PROMPT: A word-for-word copy of the entries is the only acceptable reply.

DATA LISTING:

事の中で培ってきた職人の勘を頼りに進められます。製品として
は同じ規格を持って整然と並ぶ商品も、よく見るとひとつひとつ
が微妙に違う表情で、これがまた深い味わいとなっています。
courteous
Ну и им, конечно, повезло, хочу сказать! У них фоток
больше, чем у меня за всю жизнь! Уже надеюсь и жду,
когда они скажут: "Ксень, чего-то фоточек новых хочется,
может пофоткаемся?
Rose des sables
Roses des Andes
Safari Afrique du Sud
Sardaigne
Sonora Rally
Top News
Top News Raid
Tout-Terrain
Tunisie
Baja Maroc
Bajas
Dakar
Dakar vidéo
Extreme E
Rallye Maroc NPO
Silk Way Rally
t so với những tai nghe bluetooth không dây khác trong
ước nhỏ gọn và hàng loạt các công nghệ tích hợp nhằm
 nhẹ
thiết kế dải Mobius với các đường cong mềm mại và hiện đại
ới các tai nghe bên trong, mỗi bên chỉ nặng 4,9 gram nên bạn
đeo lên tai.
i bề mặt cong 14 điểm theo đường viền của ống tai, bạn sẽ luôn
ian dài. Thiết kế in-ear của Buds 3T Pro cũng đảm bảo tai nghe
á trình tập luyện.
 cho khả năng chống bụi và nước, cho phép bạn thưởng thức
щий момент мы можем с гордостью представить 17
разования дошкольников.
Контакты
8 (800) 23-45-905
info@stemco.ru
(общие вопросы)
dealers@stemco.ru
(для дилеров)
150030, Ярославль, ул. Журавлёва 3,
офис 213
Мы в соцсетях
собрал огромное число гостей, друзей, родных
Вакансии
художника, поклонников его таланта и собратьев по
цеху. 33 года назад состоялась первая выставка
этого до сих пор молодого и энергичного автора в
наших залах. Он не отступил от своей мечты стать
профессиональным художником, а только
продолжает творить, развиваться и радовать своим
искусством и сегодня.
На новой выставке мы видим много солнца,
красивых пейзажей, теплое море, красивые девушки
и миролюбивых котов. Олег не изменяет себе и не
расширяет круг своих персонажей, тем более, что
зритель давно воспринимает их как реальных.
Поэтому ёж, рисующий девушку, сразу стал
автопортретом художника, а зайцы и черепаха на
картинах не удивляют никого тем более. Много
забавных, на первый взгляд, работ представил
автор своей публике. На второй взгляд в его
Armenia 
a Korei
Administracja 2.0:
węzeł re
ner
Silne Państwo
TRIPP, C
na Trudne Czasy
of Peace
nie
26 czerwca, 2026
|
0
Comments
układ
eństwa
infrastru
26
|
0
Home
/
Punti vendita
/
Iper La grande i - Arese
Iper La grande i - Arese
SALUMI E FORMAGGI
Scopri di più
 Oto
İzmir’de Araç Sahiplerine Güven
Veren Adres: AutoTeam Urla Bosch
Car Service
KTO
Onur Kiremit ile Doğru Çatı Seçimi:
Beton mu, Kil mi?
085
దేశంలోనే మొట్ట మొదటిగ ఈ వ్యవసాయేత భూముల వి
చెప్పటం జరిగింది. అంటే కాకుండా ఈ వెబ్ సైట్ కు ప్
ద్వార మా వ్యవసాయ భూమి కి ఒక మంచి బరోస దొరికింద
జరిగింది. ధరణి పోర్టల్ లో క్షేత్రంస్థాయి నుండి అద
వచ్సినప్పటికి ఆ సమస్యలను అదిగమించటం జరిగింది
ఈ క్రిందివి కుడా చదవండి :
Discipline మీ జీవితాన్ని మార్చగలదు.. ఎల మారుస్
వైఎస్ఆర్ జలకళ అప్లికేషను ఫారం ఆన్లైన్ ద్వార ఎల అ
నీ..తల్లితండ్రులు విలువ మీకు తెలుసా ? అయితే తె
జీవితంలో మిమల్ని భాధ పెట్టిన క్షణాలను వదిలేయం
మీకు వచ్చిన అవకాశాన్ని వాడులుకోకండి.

REPLY TO THE TASK:
事の中で培ってきた職人の勘を頼りに進められます。製品として
は同じ規格を持って整然と並ぶ商品も、よく見るとひとつひとつ
が微妙に違う表情で、これがまた深い味わいとなっています。
courteous
Ну и им, конечно, повезло, хочу сказать! У них фоток
больше, чем у меня за всю жизнь! Уже надеюсь и жду,
когда они скажут: "Ксень, чего-то фоточек новых хочется,
может пофоткаемся?
Rose des sables
Roses des Andes
Safari Afrique du Sud
Sardaigne
Sonora Rally
Top News
Top News Raid
Tout-Terrain
Tunisie
Baja Maroc
Bajas
Dakar
Dakar vidéo
Extreme E
Rallye Maroc NPO
Silk Way Rally
t so với những tai nghe bluetooth không dây khác trong
ước nhỏ gọn và hàng loạt các công nghệ tích hợp nhằm
 nhẹ
thiết kế dải Mobius với các đường cong mềm mại và hiện đại
ới các tai nghe bên trong, mỗi bên chỉ nặng 4,9 gram nên bạn
đeo lên tai.
i bề mặt cong 14 điểm theo đường viền của ống tai, bạn sẽ luôn
ian dài. Thiết kế in-ear của Buds 3T Pro cũng đảm bảo tai nghe
á trình tập luyện.
 cho khả năng chống bụi và nước, cho phép bạn thưởng thức
щий момент мы можем с гордостью представить 17
разования дошкольников.
Контакты
8 (800) 23-45-905
info@stemco.ru
(общие вопросы)
dealers@stemco.ru
(для дилеров)
150030, Ярославль, ул. Журавлёва 3,
офис 213
Мы в соцсетях
собрал огромное число гостей, друзей, родных
Вакансии
художника, поклонников его таланта и собратьев по
цеху. 33 года назад состоялась первая выставка
этого до сих пор молодого и энергичного автора в
наших залах. Он не отступил от своей мечты стать
профессиональным художником, а только
продолжает творить, развиваться и радовать своим
искусством и сегодня.
На новой выставке мы видим много солнца,
красивых пейзажей, теплое море, красивые девушки
и миролюбивых котов. Олег не изменяет себе и не
расширяет круг своих персонажей, тем более, что
зритель давно воспринимает их как реальных.
Поэтому ёж, рисующий девушку, сразу стал
автопортретом художника, а зайцы и черепаха на
картинах не удивляют никого тем более. Много
забавных, на первый взгляд, работ представил
автор своей публике. На второй взгляд в его
Armenia 
a Korei
Administracja 2.0:
węzeł re
ner
Silne Państwo
TRIPP, C
na Trudne Czasy
of Peace
nie
26 czerwca, 2026
|
0
Comments
układ
eństwa
infrastru
26
|
0
Home
/
Punti vendita
/
Iper La grande i - Arese
Iper La grande i - Arese
SALUMI E FORMAGGI
Scopri di più
 Oto
İzmir’de Araç Sahiplerine Güven
Veren Adres: AutoTeam Urla Bosch
Car Service
KTO
Onur Kiremit ile Doğru Çatı Seçimi:
Beton mu, Kil mi?
085
దేశంలోనే మొట్ట మొదటిగ ఈ వ్యవసాయేత భూముల వి
చెప్పటం జరిగింది. అంటే కాకుండా ఈ వెబ్ సైట్ కు ప్
ద్వార మా వ్యవసాయ భూమి కి ఒక మంచి బరోస దొరికింద
జరిగింది. ధరణి పోర్టల్ లో క్షేత్రంస్థాయి నుండి అద
వచ్సినప్పటికి ఆ సమస్యలను అదిగమించటం జరిగింది
ఈ క్రిందివి కుడా చదవండి :
Discipline మీ జీవితాన్ని మార్చగలదు.. ఎల మారుస్
వైఎస్ఆర్ జలకళ అప్లికేషను ఫారం ఆన్లైన్ ద్వార ఎల అ
నీ..తల్లితండ్రులు విలువ మీకు తెలుసా ? అయితే తె
జీవితంలో మిమల్ని భాధ పెట్టిన క్షణాలను వదిలేయం
మీకు వచ్చిన అవకాశాన్ని వాడులుకోకండి.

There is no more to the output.